Here we approach the question of path selection in networks from this lacking empirical angle. Using existing and newly created datasets of the traffic flow on real world networks (see Methods), we compare the topology of the networks to the structure of empirically-determined paths extracted from these datasets. From this comparison we infer common characteristic rules of path selection in different networks, which we call routing policies. Our study here presents the analysis of empirically-determined paths in air transportation networks, the Internet, the fit-fat-cat word morph game, and empirically-inferred paths in the human brain (see Fig. 1a for an illustration). For the remainder of this text we will refer to empirically-determined and inferred paths as empirical paths. The main topological features of our networks and the statistics of the empirical paths are shown in Table 1.

Figure 1
figure 1

Empirical paths in the human brain (panel (a)) and the illustration of paths conforming to the policies identified by our measurements (panel (b)). A path is hierarchically conform (CH) if does not contain a large-small-large pattern forming a “valley” anywhere in its closeness centrality sequence (green and yellow paths in panel (b)). An upstream path contains at least one step towards the core of the network (yellow paths), while in downstream paths the closeness centrality monotonically decreases (green paths). The underlying faded network in panel (b) is only for illustration purposes, where smaller radial coordinate of a node indicates higher closeness centrality.

Table 1 Basic structural properties of our networks and paths we have analyzed.

Our first finding is that traffic in networks does not necessarily follow shortest paths. Figure 2 presents the stretch of the paths which is computed as the length of the empirical path minus the length of the corresponding shortest path having the same source and destination pair. The figure shows a significant resemblance in the distribution of path stretch across our networks. While around 60–80% of the empirical paths exhibit zero stretch, the remaining paths show path stretch which can exceed up to 4–5 hops. From this result two things follow. First, the plot confirms the shortest path assumption of previous studies in the sense that most of the empirical paths are shortest indeed. In this respect nature’s routing policy definitely “prefers short paths”. However, the non-negligible portion (20–40%) of inflated paths suggests that there may be other policies at use simultaneously.

Figure 2
figure 2

Stretch of the empirical paths with respect to their shortest counterparts. While most of the empirical paths exhibit zero stretch (confirming the shortest path assumption), a large fraction (20–40%) of the paths is “inflated” even up to 4–5 hops. The plot indicates a stunning resemblance in the distribution of path stretch in our networks.
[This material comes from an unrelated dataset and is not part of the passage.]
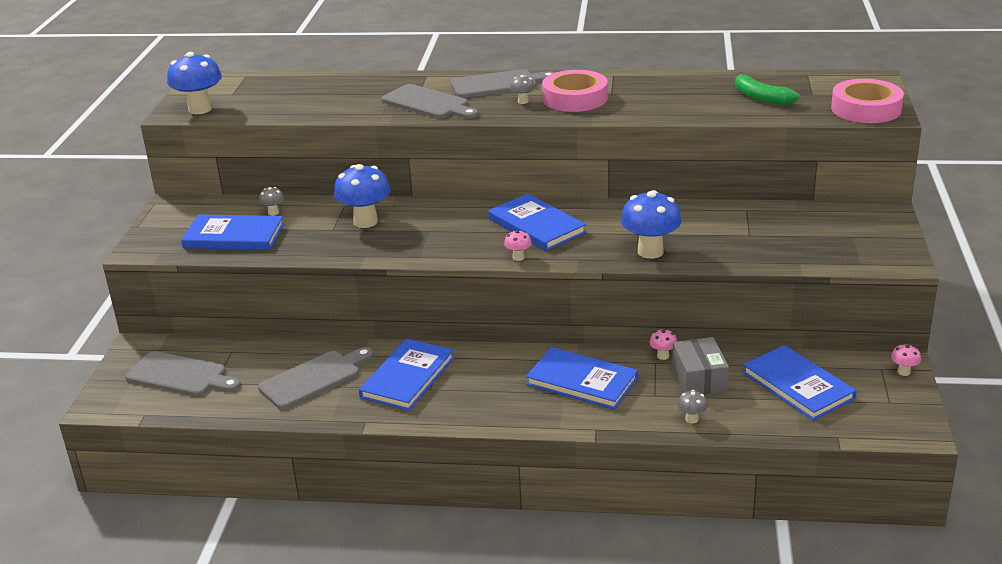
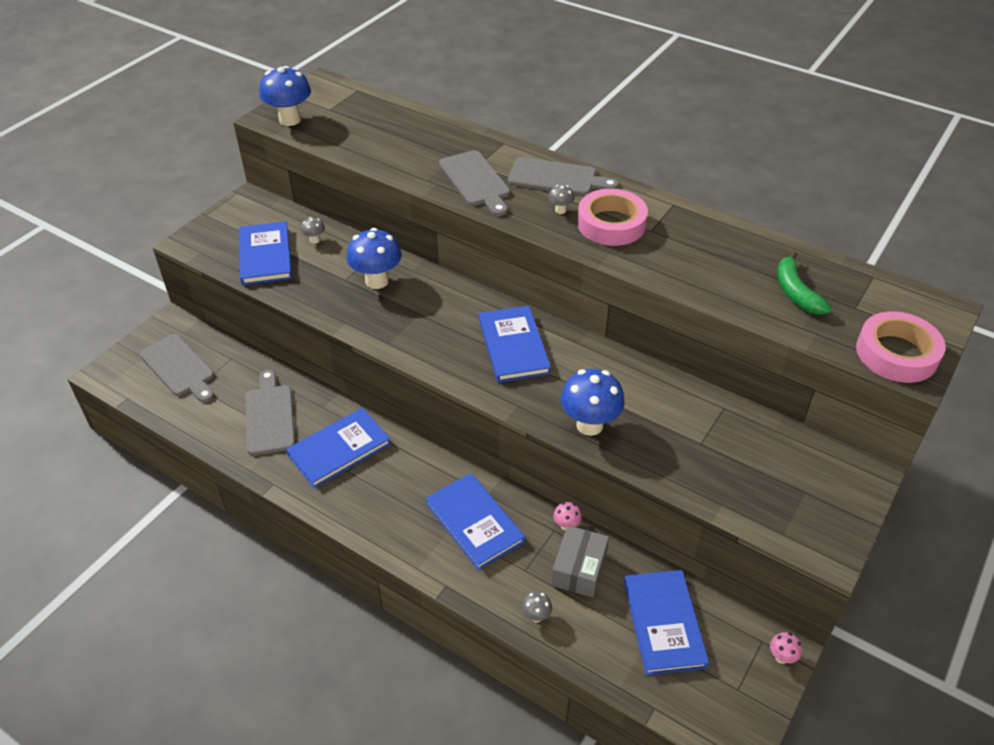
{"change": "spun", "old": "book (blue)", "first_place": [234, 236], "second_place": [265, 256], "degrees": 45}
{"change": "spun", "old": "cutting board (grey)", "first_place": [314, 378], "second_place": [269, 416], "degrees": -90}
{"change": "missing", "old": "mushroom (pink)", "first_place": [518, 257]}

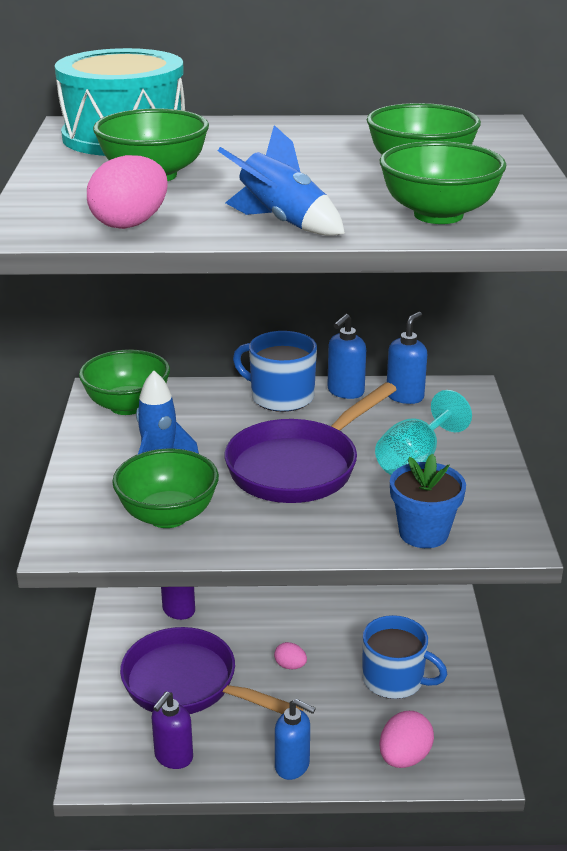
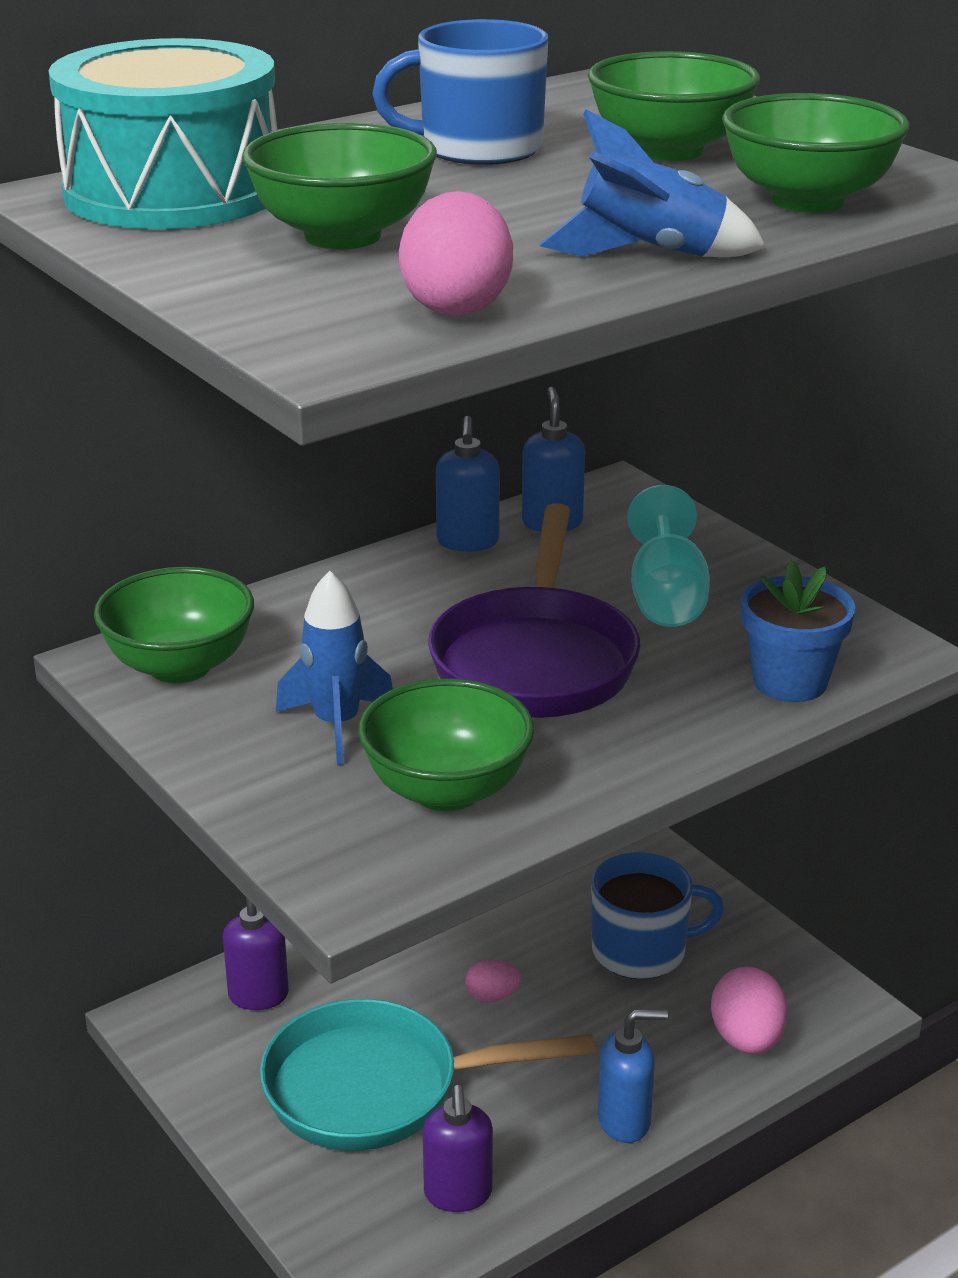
{"change": "colour", "old": "pan (purple)", "new": "pan (turquoise)", "first_place": [188, 684], "second_place": [377, 1088]}
{"change": "relocated", "old": "mug (blue)", "first_place": [280, 397], "second_place": [478, 148]}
One such policy our measurements support is the “conform hierarchy” (CH) policy, meaning that the used paths follow the topological hierarchy of the network. For showing this we have computed the closeness centrality of the nodes comprising the empirical paths indicating which (inner or outer) parts of the network the information flows through. The closeness centrality of the node is computed as: \(C(x)=\tfrac{N}{{\sum }_{y}\,d(y,x)}\), where d(y,x) is the distance between vertices x and y, while N refers to the number of nodes in the network. We found that most of the empirical paths do not contain a large-small-large pattern forming a “valley” anywhere in their closeness centrality sequence. This informally means that higher level nodes do not prefer the exchange of information through their subordinates even if there are short paths through them. On a CH path the closeness centrality increases monotonically at first up to a point (upstream), then starts to decrease (downstream) until it reaches the destination, or it is just go upstream or downstream all the way. Figure 1b illustrates this graphically. One could argue that maybe short paths on real networks have this property as a default, but Fig. 3a–d verify that this is not the case. For comparison we picked random paths between the source-destination pairs of our empirical paths with the same stretch distribution and plotted the results for that case too. One can see that, while the path length distribution is the same for the two datasets, a much larger fraction of stretch-equivalent random paths violate the CH policy.

Figure 3
figure 3

Identified routing policies confirmed by our measurement data. Panels (a–d) show the hierarchical conformity of the empirically-determined paths against stretch. The inset of the plots shows the relative difference between the number of CH paths in the empirical and the random paths. In the case of small networks there are 15–85% more CH paths in the empirical traces but in the case of the large AS level Internet this goes up to 100–500%. The cyan colored data in the plots show the number of CH paths in a randomized version of our networks generated with the degree sequence (DS) algorithm which produces exactly the same degrees for the nodes but the edges are completely randomized. The plots confirm that the topological peculiarities of real networks increase the number of CH paths between endpoints with respect to the DS networks (see the explanation brackets between the cyan and magenta colored dots of panel (a,b)). However, we argue that the effect of the CH policy is at least that important or even more fundamental (e.g. in case of the Internet). Panels (e–h) show the cumulative distribution of upstream steps in the traces of our datasets. The empirical paths tend to avoid stepping towards the core, which is reflected by the much lower number of upstream steps (in comparison with the randomly selected CH paths of the same length) before entering the downstream phase.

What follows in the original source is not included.